Repeat verbatim the lines of the data below, beginning with the line containing "wire [2:0] funct3;" and continuing to the end.

(Design files in plain text)
>>>

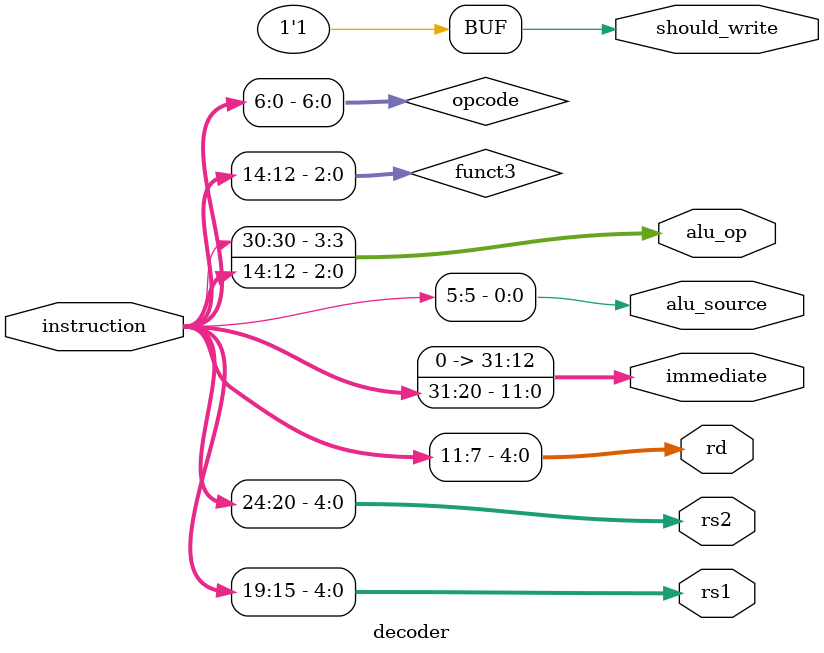
<source format=v>
module decoder (
    input wire [31:0] instruction,
    output wire [4:0] rs1,
    output wire [4:0] rs2,
    output wire [4:0] rd,
    output wire [31:0] immediate,
    output wire alu_source,
    output wire [3:0] alu_op,
    output wire should_write
);

    wire [2:0] funct3;
    assign funct3 = instruction[14:12];

    wire [6:0] opcode;
    assign opcode = instruction[6:0];

    assign rs1 = instruction[19:15];
    assign rs2 = instruction[24:20];
    assign rd = instruction[11:7];

    assign alu_source = instruction[5];
    assign alu_op = {instruction[30], funct3};

    assign immediate = instruction[31:20];

    // FIXME
    assign should_write = 1;

    // TODO: edge cases for load and store
    // if opcode == 0000011 or 0100011 set alu_op to 0000


endmodule
</source>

<<<

» SOLUTION FOR THIS EXERCISE:
    wire [2:0] funct3;
    assign funct3 = instruction[14:12];

    wire [6:0] opcode;
    assign opcode = instruction[6:0];

    assign rs1 = instruction[19:15];
    assign rs2 = instruction[24:20];
    assign rd = instruction[11:7];

    assign alu_source = instruction[5];
    assign alu_op = {instruction[30], funct3};

    assign immediate = instruction[31:20];

    // FIXME
    assign should_write = 1;

    // TODO: edge cases for load and store
    // if opcode == 0000011 or 0100011 set alu_op to 0000


endmodule
</source>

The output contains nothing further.